The first is that Mr Xi has proven right the sceptics who doubted that China’s economic opening would reform its politics and render it a benign and co-operative international partner. From territorial provocation through cyber attacks and hostage-taking to industrial-scale human rights abuse, the CCP regime has forced many people, Australians especially, to give up illusions or indifference about the rising power of China. The high-stakes conflict between the US and China, with Australia caught in the middle, is undeniable. The second change is driven by the economic catastrophe of COVID-19. As this social pain deepens, Australians will not tolerate institutions — political or educational — that fail to serve our national interests effectively, and this will require an elimination of incompetence, waste, abuses and conflicts.

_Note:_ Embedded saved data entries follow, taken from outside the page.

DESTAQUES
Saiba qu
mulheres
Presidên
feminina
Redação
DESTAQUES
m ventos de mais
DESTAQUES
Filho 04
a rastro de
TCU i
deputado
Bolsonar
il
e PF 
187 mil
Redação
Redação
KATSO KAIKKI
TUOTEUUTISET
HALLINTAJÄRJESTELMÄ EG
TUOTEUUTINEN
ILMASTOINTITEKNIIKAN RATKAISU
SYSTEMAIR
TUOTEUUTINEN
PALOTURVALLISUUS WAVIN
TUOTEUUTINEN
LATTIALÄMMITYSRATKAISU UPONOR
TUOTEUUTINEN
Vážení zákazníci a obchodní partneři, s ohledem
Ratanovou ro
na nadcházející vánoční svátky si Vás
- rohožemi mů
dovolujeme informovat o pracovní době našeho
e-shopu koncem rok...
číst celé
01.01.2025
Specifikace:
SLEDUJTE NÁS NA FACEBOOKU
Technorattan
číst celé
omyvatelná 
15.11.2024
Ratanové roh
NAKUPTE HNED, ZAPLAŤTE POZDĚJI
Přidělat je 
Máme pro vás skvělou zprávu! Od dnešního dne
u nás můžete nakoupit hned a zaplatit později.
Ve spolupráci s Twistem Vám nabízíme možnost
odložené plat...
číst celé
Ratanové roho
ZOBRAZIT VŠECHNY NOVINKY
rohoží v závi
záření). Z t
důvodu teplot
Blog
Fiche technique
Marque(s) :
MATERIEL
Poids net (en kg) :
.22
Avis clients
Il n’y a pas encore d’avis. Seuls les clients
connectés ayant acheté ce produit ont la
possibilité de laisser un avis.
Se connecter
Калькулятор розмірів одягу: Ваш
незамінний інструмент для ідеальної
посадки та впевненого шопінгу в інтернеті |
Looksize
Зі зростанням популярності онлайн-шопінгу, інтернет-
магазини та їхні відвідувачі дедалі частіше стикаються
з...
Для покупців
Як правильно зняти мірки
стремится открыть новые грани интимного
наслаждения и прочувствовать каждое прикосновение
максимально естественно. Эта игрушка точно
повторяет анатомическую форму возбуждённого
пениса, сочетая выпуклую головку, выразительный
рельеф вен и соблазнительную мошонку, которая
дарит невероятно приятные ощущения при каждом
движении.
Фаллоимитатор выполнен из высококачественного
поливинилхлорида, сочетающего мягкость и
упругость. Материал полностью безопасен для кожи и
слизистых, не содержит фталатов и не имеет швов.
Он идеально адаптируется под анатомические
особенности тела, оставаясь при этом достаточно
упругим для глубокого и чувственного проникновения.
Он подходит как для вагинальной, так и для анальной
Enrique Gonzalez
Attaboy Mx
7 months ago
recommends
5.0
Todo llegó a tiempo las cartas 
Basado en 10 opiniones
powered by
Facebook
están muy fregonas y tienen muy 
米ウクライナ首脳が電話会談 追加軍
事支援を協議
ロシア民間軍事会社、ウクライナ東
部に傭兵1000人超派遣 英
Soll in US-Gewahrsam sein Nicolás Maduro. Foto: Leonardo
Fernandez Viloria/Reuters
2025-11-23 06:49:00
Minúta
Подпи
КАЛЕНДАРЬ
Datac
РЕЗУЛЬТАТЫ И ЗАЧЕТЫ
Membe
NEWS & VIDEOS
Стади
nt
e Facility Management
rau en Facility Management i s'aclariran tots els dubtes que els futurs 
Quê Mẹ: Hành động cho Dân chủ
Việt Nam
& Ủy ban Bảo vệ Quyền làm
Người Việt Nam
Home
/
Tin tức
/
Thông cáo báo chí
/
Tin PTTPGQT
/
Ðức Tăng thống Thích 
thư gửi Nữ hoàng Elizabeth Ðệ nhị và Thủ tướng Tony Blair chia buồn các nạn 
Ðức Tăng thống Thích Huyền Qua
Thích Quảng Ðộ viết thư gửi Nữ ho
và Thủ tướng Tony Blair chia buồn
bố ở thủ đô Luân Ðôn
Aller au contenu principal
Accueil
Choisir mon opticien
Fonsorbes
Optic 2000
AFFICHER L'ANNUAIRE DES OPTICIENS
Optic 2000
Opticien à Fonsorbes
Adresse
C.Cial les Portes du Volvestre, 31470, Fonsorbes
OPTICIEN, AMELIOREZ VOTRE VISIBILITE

A higher education system drawing on public funds and having its work diverted to serve an oppressive regional bully is a state of affairs that voters will not accept.
Sharri Markson and Kylar Loussikian’s expose of scientists in our universities plugged into a secretive, strategic operation of the Chinese Communist Party is sobering and calls for a carefully thought through response from the Morrison government. This under-the-radar co-option of taxpayer-funded expertise and research by a foreign power has obvious implications for national security at a time of intensifying geopolitical conflict.